Original plans called for moving people from Cleveland’s Hessler
Road neighborhood to Fairhill, according to an article in the April 1929
issue of Architectural Exhibitor. The purpose of the development was to
keep people with kindered tastes together. This group of people included
artists, interior decorators, architects, musicians and writers. City
directories indicate that this did not occur; the original Fairhill residents
came from several different Eastside neighborhoods.
The landscaping for Fairhill Road Village was planned A. Donald Gray,
who had been associated with Olmsted Brothers Landscape Architects early
in his career. At the time Olmsted Brothers were reputed to be the finest
landscape architects in the country. Gray is best known for landscaping
the Horticultural Gardens at the Great Lakes Exposition (1936-37), some
of the cultural gardens (1916-1939), and Forest Hills Subdivision (1925),
Mr.
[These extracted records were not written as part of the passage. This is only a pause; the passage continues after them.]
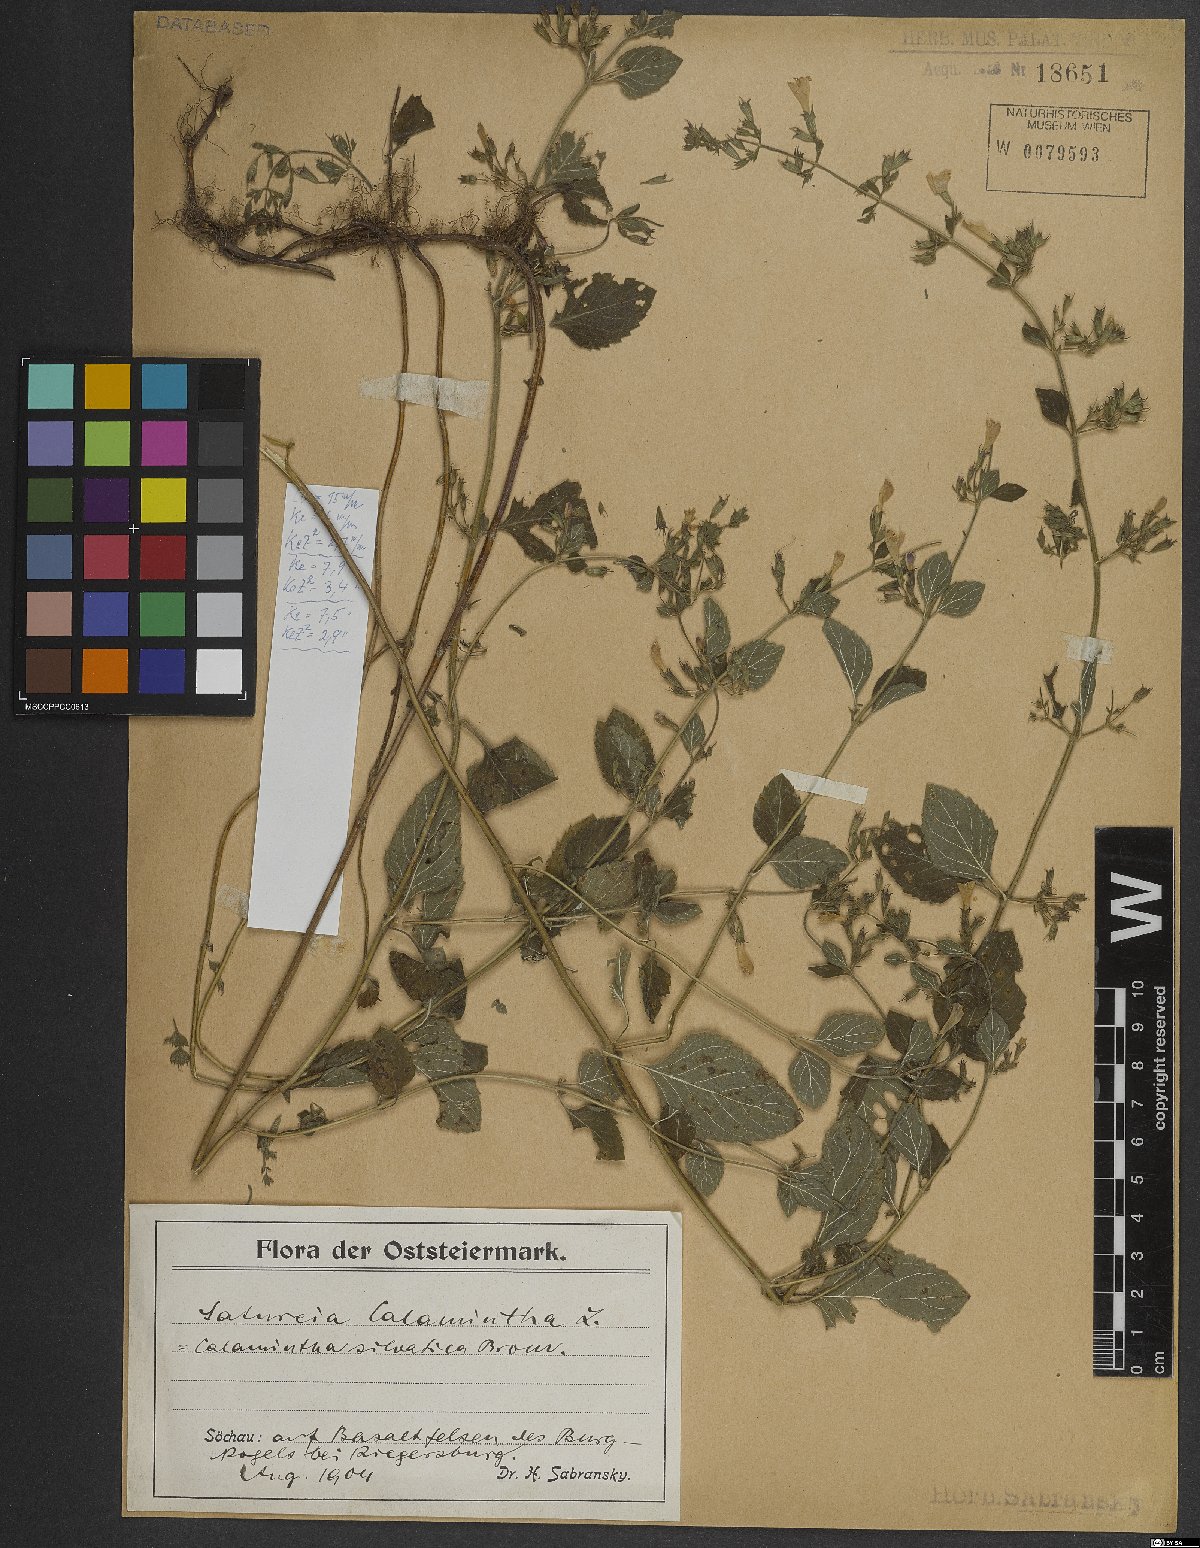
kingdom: Plantae
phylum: Tracheophyta
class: Magnoliopsida
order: Lamiales
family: Lamiaceae
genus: Clinopodium
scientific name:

Gray’s clients included Leonard Hanna, H.M. Hanna Jr., Charles
Brush, the Sleepy Hollow Country Club, Cleveland Clinic, and the Public
Auditorium for the city of Cleveland. Fairhill Village landscaping took
advantage of a flat irregular site overlooking Ambler Park Ravine. The
densely wooded ravine provides direct access to nature from the back of
the units. Patios and living rooms to the rear of the units were planned
to take advantage of this natural feature. Landscaping, plantings, trees,
and shrubs were kept to evergreens abutting the buildings. Plantings are
also used to provide a sense of privacy by screening patios.
Architect Antonio DiNardo designed the original concept of Fairhill Village.
DiNardo had worked in the office of Paul Cret and later Arnold Brunner,
architect of the old Federal Building in Cleveland. Upon arriving in Cleveland
in 1921 he worked in the office of Hubbel and Benes, where he designed
the Pearl Street Bank. In business by himself he designed St. Augustine
Academy in Lakewood, St. Margaret of Hungary on Buckeye Road in Cleveland,
St. Augustine Church in Baberton, and St. Cecilia Church in Detroit. Originally
part of the group that planned Fairhill Village, DiNardo resigned in July
1929. He was replaced by architect Harold O. Fullerton.
Landscape architect A. Donald Gray and architect Harold O. Fullerton
were early residents of the village. Rowena and Russell Jelliffe, founders
of Karamu House (a settlement house nationally known for its dedication
to inter-racial theatre) were also residents of the village. Other prominent
residents of Fairhill were: Newton D. Baker III, son of the Mayor of Cleveland;
Avery Sterner, Secretary-Treasurer of Speed Kind Cordless Iron; Jon T.
Stever, President of S.K. Wellman Company.